In our graphical assessment of model performance, we display a receiver operating characteristic (ROC) curve which displays model classification performance across all possible classification thresholds; the ROC curve plots the true positive rate (TPR) against the false positive rate (FPR) across these varied threshold values. The Area under the ROC Curve (AUC-ROC) is a classification model performance measure of the two-dimensional area beneath the ROC curve and can be interpreted as the ability of our model to distinguish patients that experience cardiac events from those that do not. The AUC value of our fit model is 0.789, meaning that ~79% of the time our model correctly classifies patients that experience cardiac disease.
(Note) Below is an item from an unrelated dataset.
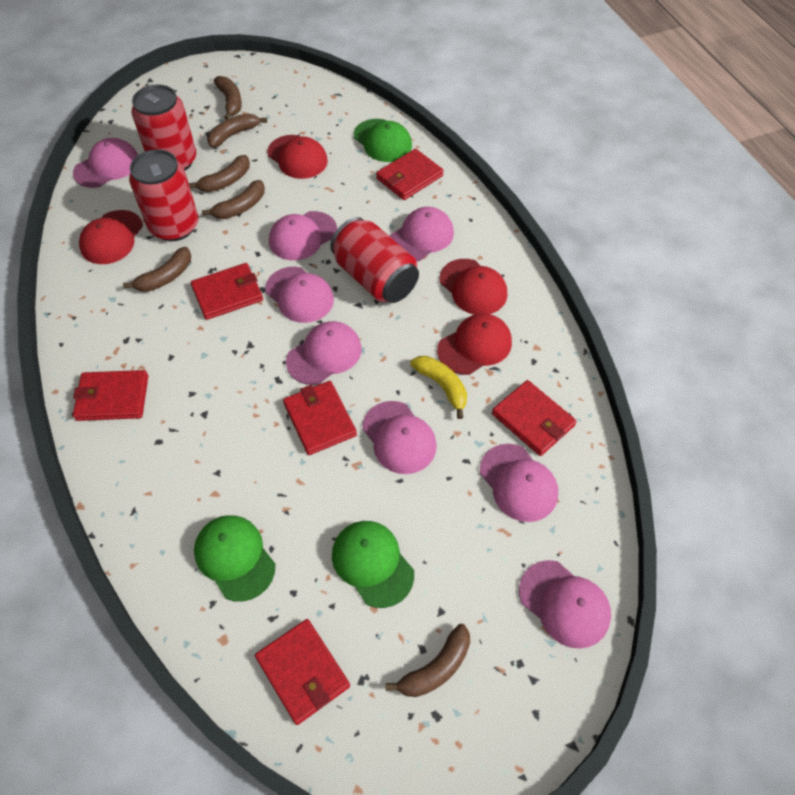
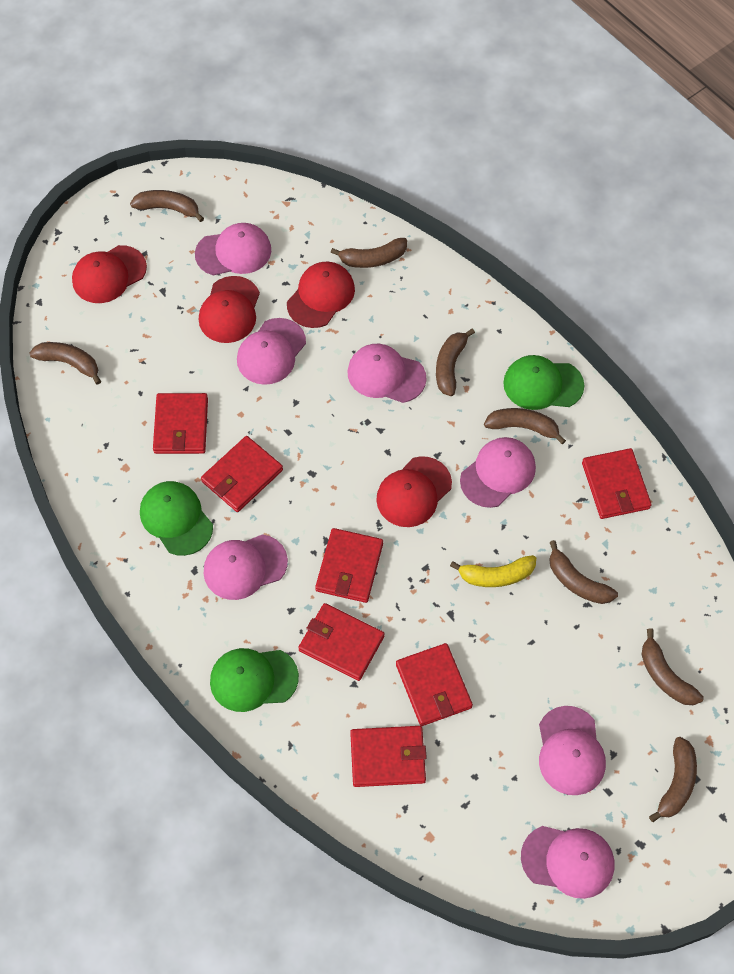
brown banana: [123,247,191,292] [189,155,250,192] [202,180,265,219] [207,113,267,147] [214,76,242,120] [385,624,470,697] = 6 -> [29,342,101,385] [130,190,204,222] [331,238,407,268] [436,328,475,396] [484,408,566,445] [549,540,618,604] [641,628,704,705] [649,737,697,822] = 8
pink cap: [73,138,138,188] [265,266,334,323] [269,211,337,260] [286,321,362,385] [362,401,437,474] [389,207,454,261] [480,444,558,522] [519,560,611,649] = 8 -> [195,223,271,276] [204,534,288,600] [237,318,306,385] [347,344,427,403] [460,437,536,508] [521,826,614,899] [539,706,606,795] = 7
red can: [129,149,198,241] [132,84,196,170] [330,217,419,303] = 3 -> none = 0
red wallet: [73,370,148,421] [191,263,263,320] [255,619,350,725] [283,381,357,455] [376,149,444,200] [492,380,577,456] = 6 -> [153,393,208,454] [201,436,283,512] [298,603,385,681] [315,528,383,603] [350,726,427,787] [396,643,473,726] [582,448,651,519] = 7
ROC curves are suitable for relatively balanced classification categories as we have here (~45% vs ~ 55%).

Conclusion

In this report we demonstrate a step-by-step approach to analyzing cardiac outcomes patent records to build a model that predicted the occurrence of cardiac events in new patients. We began by briefly situating the context for why such an analysis was necessary and followed this by illustrating the import of simulated cardiac outcomes data from Kaggle. We walked through identifying and correcting issues with several improper values and summarized the final analytic sample in an intuitive table format. We summarized bivariate associations among the entire data set in a correlation matrix and then presented the model formulation with coefficients. Rather than naïvely relying on the magnitude of these coefficients to judge predictor importance, we presented a plot of the formal assessment of variable importance within the model. We follow this by presenting a variety of model fit indices and conclude in the description of classification performance of the model across all threshold values.